Because I only seem to be able to get them to render as text fields. I end up having to explicitly declare the input types I want to use for any given field.
Perhaps yet another symptom of something I’m doing wrong: I always end up having to manually assemble the associations in the controller after submittal and saving each individual model. It seems as if only immediately associated models get handled automagically.
Cake’s bake method doesn’t seem to traverse more than one relationship during view generation.
This is a common scenario for me because I always find myself coding apps that require the user to define collections of things. As a result, I don’t like to present the user with a single-field “name of this list” form before redirecting to another controller to create each associated model (which, in turn, has many submodels).
Instead, I aim to present the user with a single page where they can dynamically add the first and second level subentities as much as they like, entering the data for each as needed… and then also entering a name for the primary entity… and then saving everything at once. This also prevents the case where the user saves a top level entity but never creates second and third level content for it.
To the user, it’s natural.
Another funny thing about this is that I can never really decide which of entities I should choose to focus my controller around. I’ve generally tried using the second one, just based on the idea that most of the fields being used in the form would be from that entity.
You’re right, it doesn’t. And the patch functions don’t (as I recall) go more than one level deep by default. But all of that is just code that you can change. I can assure you that saving down to multiple levels works just fine without having to do anything particularly fancy, just make sure your fields are named correctly and you pass the right options to patch.
I’m less sure about creating a new parent object as part of this process (e.g. creating an author from the “add book” page), because I don’t think I’ve done that. It might well work, but I can also see why it might not.
Yes, I believe I recall from my last project like this that I ended up having to create the parent entity in the controller, then obtaining entity id for it to use for creating each of the child entities.
Memory is a little hazy. I think I also had to use a foreach loop to handle the creation of each of those child entities… but I believe saveAll() did work for the children of the child entities.

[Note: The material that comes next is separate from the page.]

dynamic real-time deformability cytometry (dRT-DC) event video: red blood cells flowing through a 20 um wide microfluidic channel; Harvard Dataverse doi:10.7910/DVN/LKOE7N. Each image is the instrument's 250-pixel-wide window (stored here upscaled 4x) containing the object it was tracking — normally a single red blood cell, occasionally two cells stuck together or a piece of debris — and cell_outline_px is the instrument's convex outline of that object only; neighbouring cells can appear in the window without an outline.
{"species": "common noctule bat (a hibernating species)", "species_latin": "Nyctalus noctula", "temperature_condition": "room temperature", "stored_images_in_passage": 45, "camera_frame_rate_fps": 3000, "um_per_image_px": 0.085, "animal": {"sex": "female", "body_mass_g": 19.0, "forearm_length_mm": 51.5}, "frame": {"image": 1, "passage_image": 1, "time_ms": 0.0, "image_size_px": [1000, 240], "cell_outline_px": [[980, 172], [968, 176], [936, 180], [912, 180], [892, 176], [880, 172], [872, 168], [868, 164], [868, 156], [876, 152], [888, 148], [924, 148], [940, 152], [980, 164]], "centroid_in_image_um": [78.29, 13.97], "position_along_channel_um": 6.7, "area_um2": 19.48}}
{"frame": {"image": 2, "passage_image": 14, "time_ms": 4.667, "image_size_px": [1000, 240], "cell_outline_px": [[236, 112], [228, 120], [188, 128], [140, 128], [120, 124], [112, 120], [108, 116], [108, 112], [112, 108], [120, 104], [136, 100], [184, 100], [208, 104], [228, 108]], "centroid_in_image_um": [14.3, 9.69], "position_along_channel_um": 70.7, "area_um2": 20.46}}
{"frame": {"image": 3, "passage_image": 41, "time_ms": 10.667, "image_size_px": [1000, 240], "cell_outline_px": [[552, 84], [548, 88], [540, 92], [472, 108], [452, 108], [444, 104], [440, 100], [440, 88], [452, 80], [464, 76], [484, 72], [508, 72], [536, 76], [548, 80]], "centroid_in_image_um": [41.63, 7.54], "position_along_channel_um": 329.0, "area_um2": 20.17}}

I’m about to code a new project that depends on nested hierarchies of data that are supposed to present to the user as a single “thing”. So I was hoping to find out if maybe Cake might automate more of it for me than I was used to. I thought maybe I was making things harder on myself than they needed to be and that maybe I was missing out on some magical association methods.
If your form is for authors, you should certainly be able to have fields like first_name, last_name, books.0.name, books.0.year, books.0.tags._ids, books.1.name, etc., then patch that all into a new author entity, and it will save everything at once.